Soldier and historian
Lemuel Roberts was a soldier and historian of the American Revolutionary War.
Youth
Lemuel Roberts was born 1751 in Canaan, Connecticut, to Lemuel Roberts and Lydia (Purchase) Roberts.[1] He moved with his family to Stillwater at the age of 10. He left home in 1768 to manufacture staves with a brother on Grand Isle in Lake Champlain. The following year he helped his father clear a farm in Charlemont, Massachusetts.[2]
Revolutionary War
In 1775 Roberts marched to Cambridge, Massachusetts with Captain Avery in response to the Battles of Lexington and Concord.

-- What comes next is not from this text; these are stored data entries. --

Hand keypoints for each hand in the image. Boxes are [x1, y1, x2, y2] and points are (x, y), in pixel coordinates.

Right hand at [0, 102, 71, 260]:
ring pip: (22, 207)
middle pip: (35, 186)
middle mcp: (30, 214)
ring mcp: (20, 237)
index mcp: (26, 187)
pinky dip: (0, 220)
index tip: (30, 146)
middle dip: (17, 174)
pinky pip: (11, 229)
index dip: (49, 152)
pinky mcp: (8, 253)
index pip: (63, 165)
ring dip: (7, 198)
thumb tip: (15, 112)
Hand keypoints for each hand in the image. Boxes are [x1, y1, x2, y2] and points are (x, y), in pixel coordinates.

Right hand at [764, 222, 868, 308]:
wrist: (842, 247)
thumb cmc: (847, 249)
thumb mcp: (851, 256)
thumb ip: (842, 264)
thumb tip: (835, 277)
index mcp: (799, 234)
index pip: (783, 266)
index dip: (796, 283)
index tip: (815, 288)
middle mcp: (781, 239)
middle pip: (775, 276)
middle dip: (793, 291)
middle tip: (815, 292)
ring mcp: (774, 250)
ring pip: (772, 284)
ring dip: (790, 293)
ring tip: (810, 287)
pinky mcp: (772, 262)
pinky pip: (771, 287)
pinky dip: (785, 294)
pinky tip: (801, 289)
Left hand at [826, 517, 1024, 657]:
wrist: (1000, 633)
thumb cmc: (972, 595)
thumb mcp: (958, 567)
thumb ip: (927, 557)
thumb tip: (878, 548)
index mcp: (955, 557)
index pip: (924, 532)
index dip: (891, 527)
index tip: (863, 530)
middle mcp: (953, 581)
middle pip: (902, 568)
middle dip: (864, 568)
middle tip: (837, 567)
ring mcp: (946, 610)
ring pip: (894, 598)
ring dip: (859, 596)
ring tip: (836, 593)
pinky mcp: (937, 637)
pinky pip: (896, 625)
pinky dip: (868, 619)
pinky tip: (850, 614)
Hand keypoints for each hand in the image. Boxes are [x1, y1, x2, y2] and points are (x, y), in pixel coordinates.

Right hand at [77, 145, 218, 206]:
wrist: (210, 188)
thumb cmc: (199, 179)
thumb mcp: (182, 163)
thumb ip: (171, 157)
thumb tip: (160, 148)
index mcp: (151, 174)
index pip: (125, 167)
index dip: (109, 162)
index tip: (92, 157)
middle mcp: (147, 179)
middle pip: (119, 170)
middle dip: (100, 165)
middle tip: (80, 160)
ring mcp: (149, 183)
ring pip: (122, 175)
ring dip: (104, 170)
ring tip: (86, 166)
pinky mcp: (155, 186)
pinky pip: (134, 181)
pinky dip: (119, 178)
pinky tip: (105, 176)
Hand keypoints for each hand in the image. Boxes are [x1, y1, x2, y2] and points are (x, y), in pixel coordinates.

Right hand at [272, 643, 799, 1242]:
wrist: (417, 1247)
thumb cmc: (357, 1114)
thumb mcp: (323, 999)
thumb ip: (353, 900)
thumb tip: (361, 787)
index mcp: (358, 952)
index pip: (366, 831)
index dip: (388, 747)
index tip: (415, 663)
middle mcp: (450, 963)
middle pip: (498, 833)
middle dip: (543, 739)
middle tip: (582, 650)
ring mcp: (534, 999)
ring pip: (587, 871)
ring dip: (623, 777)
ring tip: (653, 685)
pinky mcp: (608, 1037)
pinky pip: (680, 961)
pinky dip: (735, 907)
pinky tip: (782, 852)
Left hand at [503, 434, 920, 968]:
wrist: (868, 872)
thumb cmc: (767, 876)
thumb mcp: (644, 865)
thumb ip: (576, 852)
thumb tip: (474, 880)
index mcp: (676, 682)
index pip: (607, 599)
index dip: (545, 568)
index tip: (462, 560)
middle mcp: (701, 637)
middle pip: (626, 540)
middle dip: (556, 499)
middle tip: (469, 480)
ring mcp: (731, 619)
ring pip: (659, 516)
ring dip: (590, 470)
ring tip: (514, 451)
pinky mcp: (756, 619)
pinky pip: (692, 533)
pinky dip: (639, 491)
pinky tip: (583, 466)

At Cambridge he enlisted for 8 months with Captain Maxfield. On 1 June 1775 he marched to Chelsea with the 18th Massachusetts Bay Provincial Regiment commanded by Colonel Ephraim Doolittle, and participated in the Siege of Boston until discharged.[2]

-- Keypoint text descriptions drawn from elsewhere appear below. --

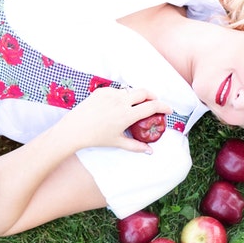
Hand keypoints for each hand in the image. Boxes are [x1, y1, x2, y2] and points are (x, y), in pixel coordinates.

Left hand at [56, 87, 173, 153]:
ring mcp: (110, 94)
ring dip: (136, 96)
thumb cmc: (96, 138)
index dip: (164, 107)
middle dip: (153, 96)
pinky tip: (117, 105)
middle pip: (145, 92)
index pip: (152, 106)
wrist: (74, 129)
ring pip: (130, 90)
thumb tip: (150, 151)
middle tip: (154, 103)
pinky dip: (121, 96)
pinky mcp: (101, 91)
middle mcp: (121, 101)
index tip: (169, 110)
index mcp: (127, 114)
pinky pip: (116, 91)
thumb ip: (136, 146)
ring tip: (135, 105)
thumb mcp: (117, 142)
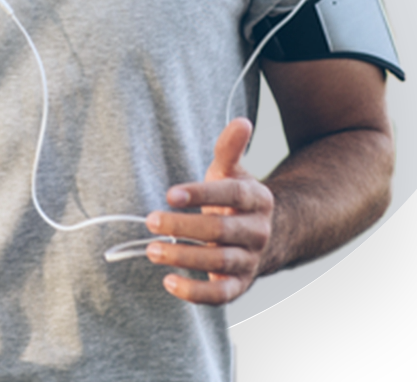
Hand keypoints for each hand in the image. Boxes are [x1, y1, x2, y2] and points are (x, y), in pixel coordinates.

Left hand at [145, 117, 272, 304]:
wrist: (267, 236)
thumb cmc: (236, 198)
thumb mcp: (233, 172)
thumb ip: (230, 149)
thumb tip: (242, 121)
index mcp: (258, 199)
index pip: (231, 195)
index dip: (201, 194)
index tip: (169, 193)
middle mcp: (258, 232)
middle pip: (221, 231)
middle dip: (184, 227)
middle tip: (150, 221)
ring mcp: (250, 261)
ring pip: (219, 263)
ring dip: (185, 258)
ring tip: (152, 250)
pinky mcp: (240, 285)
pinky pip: (221, 296)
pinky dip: (196, 294)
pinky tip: (169, 282)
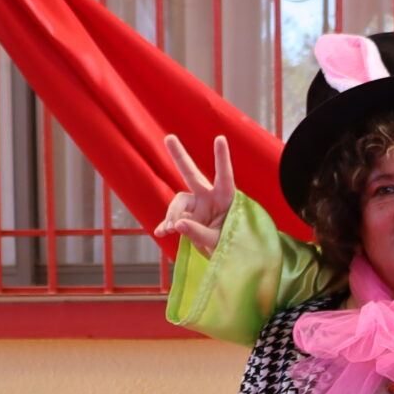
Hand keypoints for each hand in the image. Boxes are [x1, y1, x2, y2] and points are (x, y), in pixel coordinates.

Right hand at [154, 133, 234, 251]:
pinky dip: (166, 225)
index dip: (221, 158)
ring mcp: (196, 206)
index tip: (220, 138)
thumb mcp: (219, 241)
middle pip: (191, 174)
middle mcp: (209, 197)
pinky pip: (173, 218)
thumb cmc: (232, 244)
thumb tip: (176, 224)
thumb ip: (199, 233)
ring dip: (172, 215)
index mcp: (226, 198)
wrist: (226, 255)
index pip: (224, 176)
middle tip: (169, 138)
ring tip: (170, 231)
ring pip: (178, 202)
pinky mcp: (186, 217)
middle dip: (179, 156)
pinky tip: (161, 232)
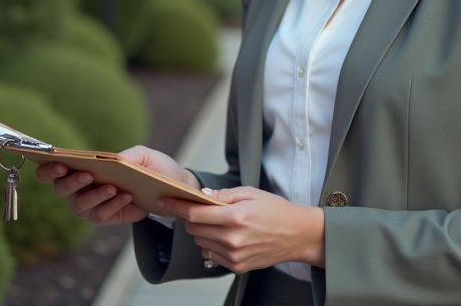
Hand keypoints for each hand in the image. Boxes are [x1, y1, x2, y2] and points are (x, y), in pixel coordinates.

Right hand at [34, 145, 200, 226]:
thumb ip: (130, 154)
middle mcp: (77, 189)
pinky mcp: (104, 218)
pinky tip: (127, 197)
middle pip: (61, 189)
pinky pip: (100, 215)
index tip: (60, 164)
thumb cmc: (148, 166)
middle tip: (87, 174)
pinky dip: (113, 205)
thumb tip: (116, 160)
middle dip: (72, 182)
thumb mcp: (144, 155)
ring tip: (112, 187)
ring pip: (79, 205)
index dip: (49, 169)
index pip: (50, 171)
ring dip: (94, 195)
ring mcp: (88, 205)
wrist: (168, 186)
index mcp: (78, 167)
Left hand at [157, 187, 324, 272]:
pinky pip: (210, 255)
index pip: (196, 213)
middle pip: (194, 228)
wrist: (297, 235)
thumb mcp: (251, 193)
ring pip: (200, 242)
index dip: (177, 205)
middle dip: (194, 217)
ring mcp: (234, 255)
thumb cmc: (275, 210)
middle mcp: (233, 238)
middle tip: (206, 210)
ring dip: (203, 232)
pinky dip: (213, 245)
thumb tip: (203, 197)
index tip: (164, 200)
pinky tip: (228, 237)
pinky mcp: (237, 267)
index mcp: (236, 216)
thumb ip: (224, 195)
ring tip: (222, 224)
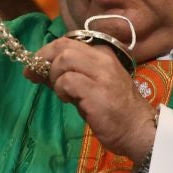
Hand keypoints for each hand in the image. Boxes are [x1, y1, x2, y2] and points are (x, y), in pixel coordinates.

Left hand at [26, 36, 157, 162]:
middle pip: (64, 46)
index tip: (34, 65)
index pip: (69, 42)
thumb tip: (40, 71)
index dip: (47, 51)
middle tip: (35, 74)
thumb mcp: (92, 87)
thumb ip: (70, 76)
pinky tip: (67, 100)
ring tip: (60, 92)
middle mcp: (103, 59)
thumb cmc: (115, 112)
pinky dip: (61, 89)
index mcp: (103, 55)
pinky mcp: (97, 91)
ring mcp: (101, 74)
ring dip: (54, 75)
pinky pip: (68, 81)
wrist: (138, 130)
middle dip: (44, 58)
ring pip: (65, 59)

On 19 January 1776 Roberts enlisted for one year in Captain Thomas Alexander's company of Colonel Elisha Porter's Regiment of the Massachusetts Line. He marched to Quebec in April, 1776, where he contracted smallpox during the retreat to Fort Crown Point in May. He marched south with his regiment through Albany, New York, to Morristown, New Jersey, in December, 1776. Roberts skirmished with British loyalist units in New Jersey en route home to Massachusetts following his discharge on 1 January 1777.[2]

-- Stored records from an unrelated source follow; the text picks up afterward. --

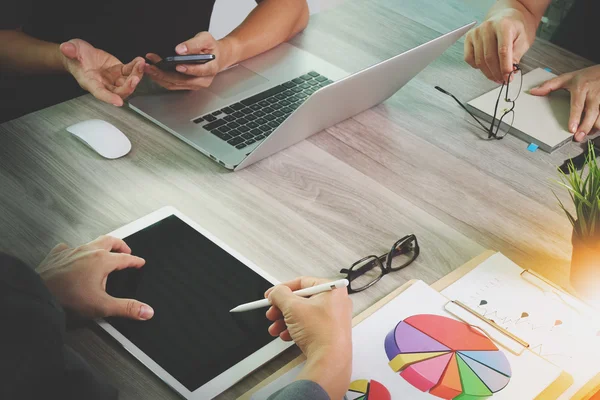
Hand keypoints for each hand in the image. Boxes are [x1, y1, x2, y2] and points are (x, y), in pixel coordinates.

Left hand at [38, 236, 153, 320]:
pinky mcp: (57, 255)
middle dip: (120, 245)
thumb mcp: (102, 306)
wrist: (38, 294)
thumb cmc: (67, 299)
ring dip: (101, 245)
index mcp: (102, 261)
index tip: (140, 262)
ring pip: (91, 242)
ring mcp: (71, 251)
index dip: (135, 261)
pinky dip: (75, 250)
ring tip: (104, 251)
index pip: (125, 258)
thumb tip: (147, 311)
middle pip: (110, 241)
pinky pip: (69, 247)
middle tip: (126, 250)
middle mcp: (88, 251)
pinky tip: (74, 256)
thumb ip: (127, 308)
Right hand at [60, 39, 144, 105]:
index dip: (109, 98)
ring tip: (141, 65)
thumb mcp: (71, 50)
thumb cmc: (75, 56)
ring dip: (136, 75)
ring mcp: (113, 79)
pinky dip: (136, 67)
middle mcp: (104, 84)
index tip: (118, 102)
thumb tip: (66, 48)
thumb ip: (70, 50)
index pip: (100, 93)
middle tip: (135, 78)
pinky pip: (130, 72)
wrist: (80, 54)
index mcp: (90, 82)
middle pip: (119, 91)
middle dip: (128, 87)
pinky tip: (139, 61)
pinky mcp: (119, 71)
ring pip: (127, 82)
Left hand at [144, 32, 234, 90]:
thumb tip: (180, 50)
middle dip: (164, 74)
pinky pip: (172, 85)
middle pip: (182, 80)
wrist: (215, 56)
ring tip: (148, 67)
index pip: (200, 71)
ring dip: (159, 77)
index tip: (177, 65)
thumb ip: (194, 44)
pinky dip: (161, 79)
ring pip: (175, 84)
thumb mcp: (206, 39)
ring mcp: (195, 85)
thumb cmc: (210, 47)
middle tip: (151, 66)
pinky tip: (153, 71)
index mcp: (211, 68)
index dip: (188, 69)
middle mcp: (203, 80)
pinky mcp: (187, 86)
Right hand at [266, 277, 352, 398]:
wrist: (330, 359)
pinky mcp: (329, 333)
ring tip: (275, 328)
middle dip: (282, 308)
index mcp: (331, 290)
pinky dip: (295, 329)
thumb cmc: (321, 332)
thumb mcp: (293, 307)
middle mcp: (335, 302)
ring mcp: (333, 318)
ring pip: (303, 314)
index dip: (284, 288)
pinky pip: (308, 326)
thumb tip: (275, 292)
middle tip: (272, 312)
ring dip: (285, 320)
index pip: (303, 282)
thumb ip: (280, 295)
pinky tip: (285, 335)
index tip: (272, 294)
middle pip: (301, 299)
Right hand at [465, 9, 535, 82]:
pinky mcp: (468, 38)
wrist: (507, 17)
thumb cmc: (516, 28)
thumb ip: (516, 55)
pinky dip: (477, 67)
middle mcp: (487, 27)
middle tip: (503, 80)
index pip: (502, 51)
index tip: (508, 78)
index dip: (505, 68)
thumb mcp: (524, 40)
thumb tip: (509, 71)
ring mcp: (476, 33)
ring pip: (479, 61)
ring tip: (496, 77)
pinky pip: (469, 58)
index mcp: (503, 25)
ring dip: (488, 73)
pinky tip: (486, 67)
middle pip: (489, 58)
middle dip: (497, 73)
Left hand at [530, 65, 599, 140]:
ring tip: (587, 134)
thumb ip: (550, 85)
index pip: (577, 105)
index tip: (571, 129)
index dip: (575, 118)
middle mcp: (594, 93)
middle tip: (578, 137)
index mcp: (581, 88)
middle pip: (591, 113)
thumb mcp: (567, 78)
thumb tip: (534, 91)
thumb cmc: (586, 76)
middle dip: (585, 127)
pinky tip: (595, 128)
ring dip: (594, 127)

Roberts enlisted for six weeks with Captain Samuel Taylor's company and marched to Fort Miller, New York, during the Siege of Fort Ticonderoga (1777). Roberts joined Captain Ebenezer Allen's company of Colonel Herrick's battalion of rangers following the Battle of Bennington. Roberts became an assistant to Colonel Herrick through the Battles of Saratoga; because Allen was unable to offer him compensation.[2]
Colonel Herrick commissioned Roberts a lieutenant for a scouting expedition on 12 January 1778 to determine the status of British loyalist positions on Lake Champlain. The 4-man scouting party was captured later that month near Saint Albans, Vermont; and imprisoned in the Quebec City. Roberts escaped captivity for a few days in March, 1778, and again for a few weeks that summer, and finally reached Fort Ticonderoga after a third escape in October.[2]
Later life
Lemuel Roberts married Sarah Collins in Rutland on 14 March 1781. In 1784, he was captain of the militia of Ira, Vermont. Roberts published memoirs in 1809 of his experiences from 1751 to 1778. Those memoirs have been reprinted by the New York Times and by Arno Press as one of the few first hand accounts of soldiers of the American Revolutionary War. He is believed to have died in Vermont about 1813.[1]